February 22nd 2012 is the first anniversary of the devastating Christchurch earthquake. A tough post this one, but it’s been brewing in my head for a while and it’s probably better that it comes out.
At the end of 2011, I’d been on placement in a North Island school when the September quake hit, and the next week in class we discussed evacuations, emergencies and earthquakes. We wrote letters, we conducted science experiments on seismic forces, and we covered all the relevant sections of What’s the plan, Stan? I felt out of touch and very distant from my family and friends living in my hometown of Christchurch, but my family and I moved home again just in time for Christmas. We ate souvlaki and shopped in the city centre and celebrated Cantabrian community spirit.
At 12:51pm on February 22nd 2011, I was sitting at my office desk, skyping with My University study-buddies around the country when the 6.3 quake rolled through. I hid under my desk and hoped that my children, at school and at child-care, were safe and not frightened. I text my family and friends to make sure everyone was ok. I went outside and checked my chimney. Then I got a Skype message from a buddy in Wellington telling me buildings had collapsed and people were injured, and worse. It focused me. I collected my children. My fiancé didn’t come home for more than a few hours over the following days – he was managing the catering service that was feeding the thousands of people that went into action helping others after the disaster. The days became a haze of streaming news reel and keeping my children close, as I waited for names of the missing and deceased to become public.
For weeks afterwards it was difficult to concentrate for more than a few minutes at a time, as every vibration or noise sent my body into tense readiness to react. Every trip to the supermarket was accompanied with escape plans, a list of emergency kit supplies, and a fully charged cellphone, and, after a while, it became normal. Normal to not sleep for more than a few hours at a time, to take a study break every 5 minutes because I had lost my train of thought, to constantly check news reports for confirmed identities of people who had lost their lives. The updates condemning my childhood home to the red-zone, the demolition of my high-school, my first flat, my first workplace – they came as additional blows which knocked the energy out of me, the scale of damage was just too much to comprehend.
I headed out to my 4-week practicum placement in the midst of all this, as a nervous wreck. I forgot to take in lunch or lesson plans one day, forgot to photocopy resources another. I had given myself a stomach ulcer. I wasn’t coping at all.
But I had a wonderful moment one day, on practicum, when the students and I wrote poetry together, about the earthquake.
It began as a group brainstorm – I scribed all their suggestions on the interactive whiteboard; what could you see, hear and feel (inside and out) and what you did. Their willingness to share and the way they described the event was inspiring.
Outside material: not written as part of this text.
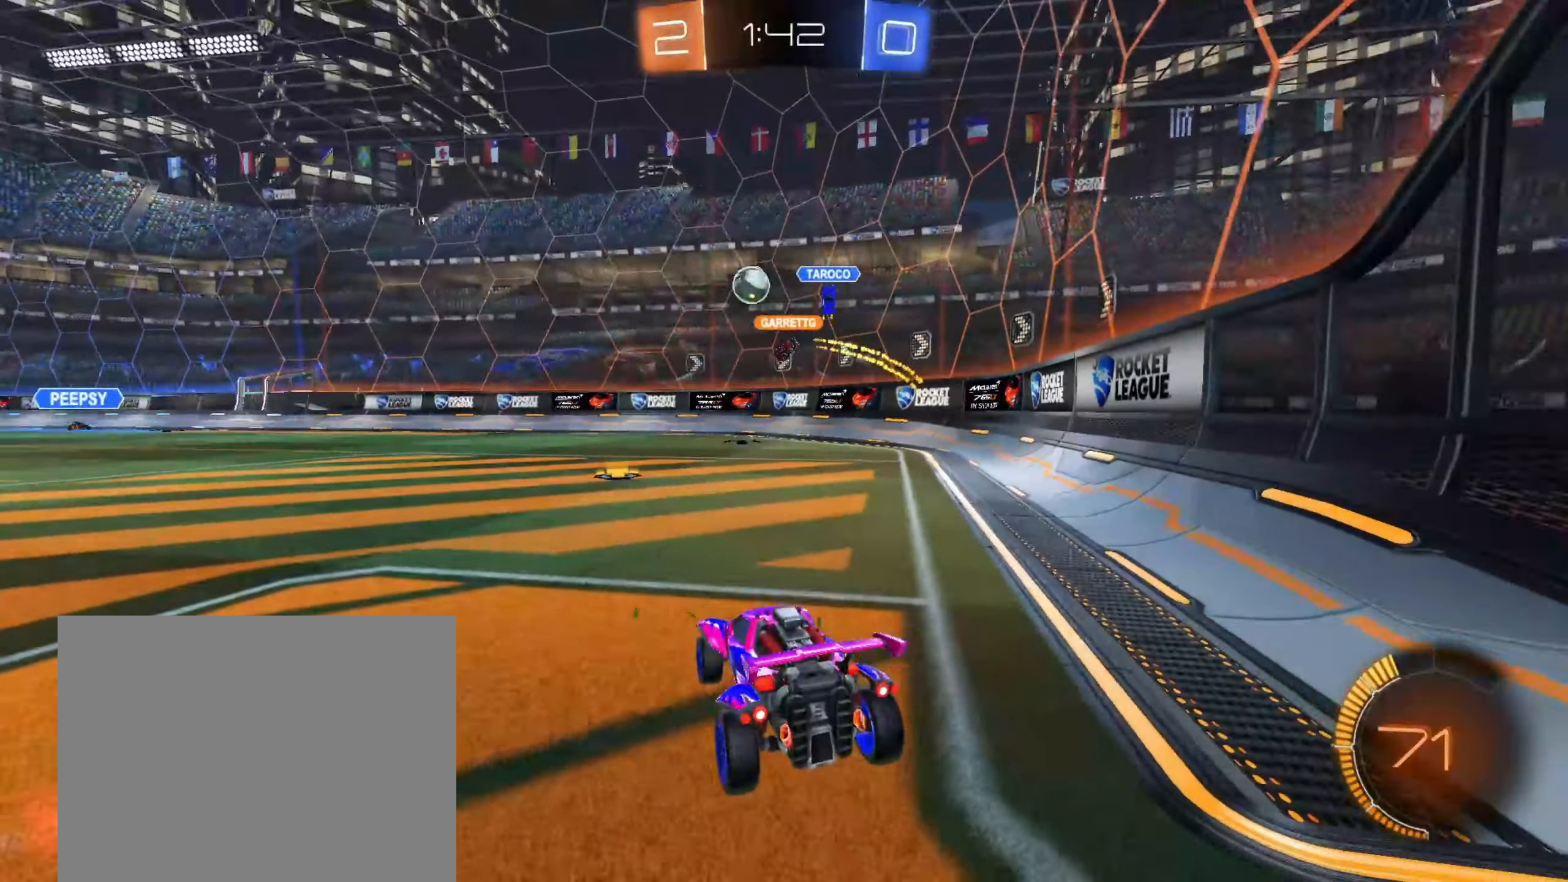
{"dt_ms": 500, "buttons": ["R2"], "left_stick": "center", "right_stick": "center", "events": []}
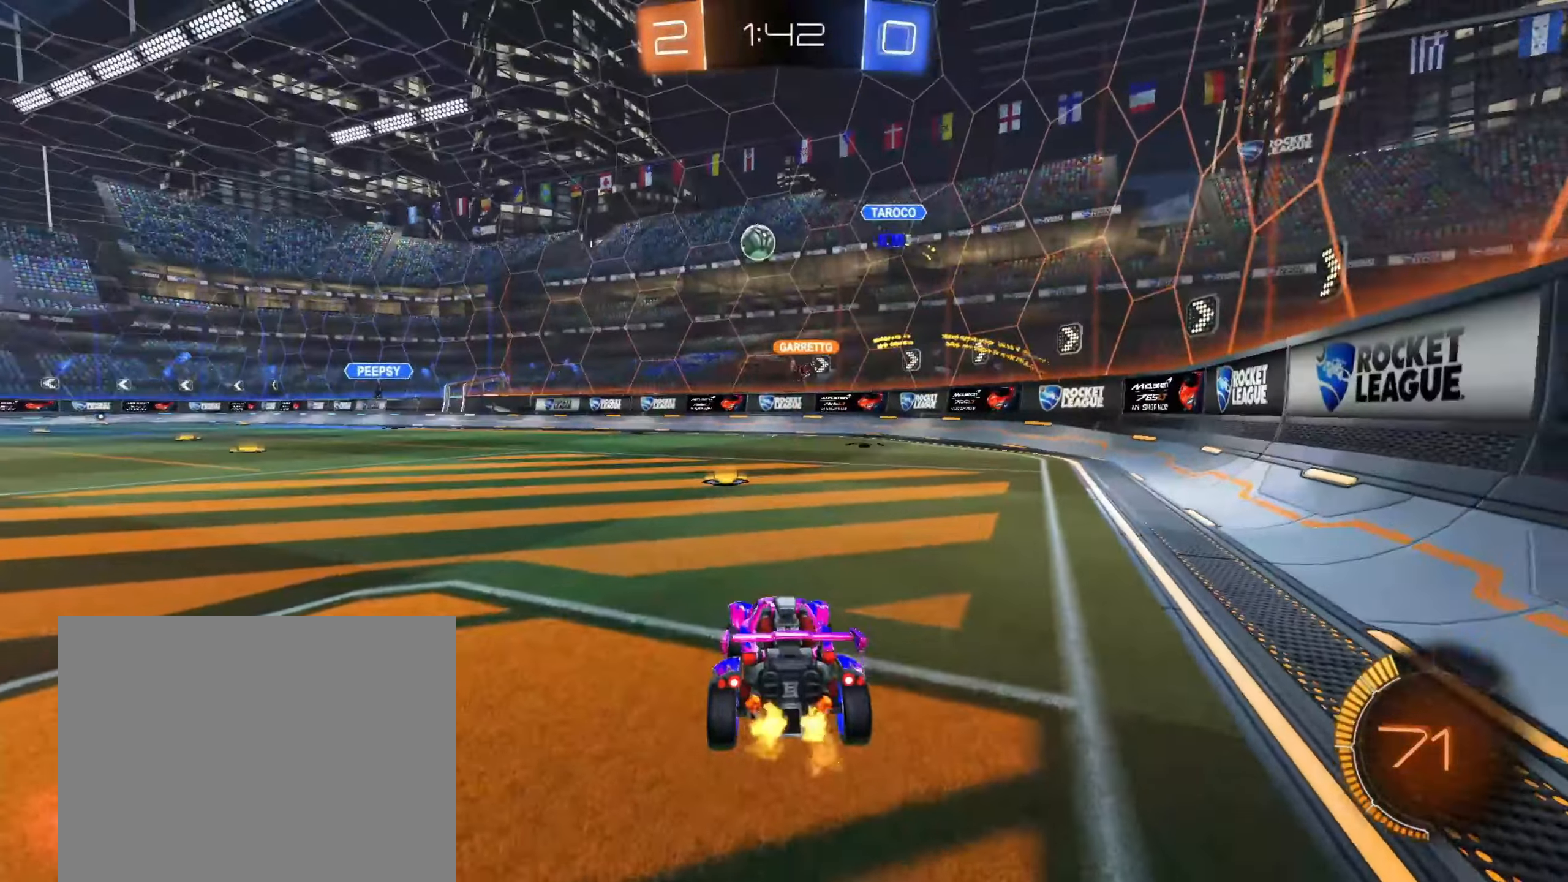
{"dt_ms": 500, "buttons": ["R2"], "left_stick": "left", "right_stick": "center", "events": [[17, "left_stick", "right"], [150, "left_stick", "center"], [350, "left_stick", "left"]]}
We wrote a poem together and called it ‘Tuesday’. It was a safe way to share our fear without being scared.
For the rest of the year a copy of that poem sat on my desk, as a reminder to recognize my fear and to keep going; and as a reminder to me that when you’re working with children you can’t be the one losing your head – you need to be able to role-model and reassure. My practicum kids had taught me about resilience. I have a whole unit plan now on disasters, but my session on poetry and making sense out of how we feel, is by far my favourite.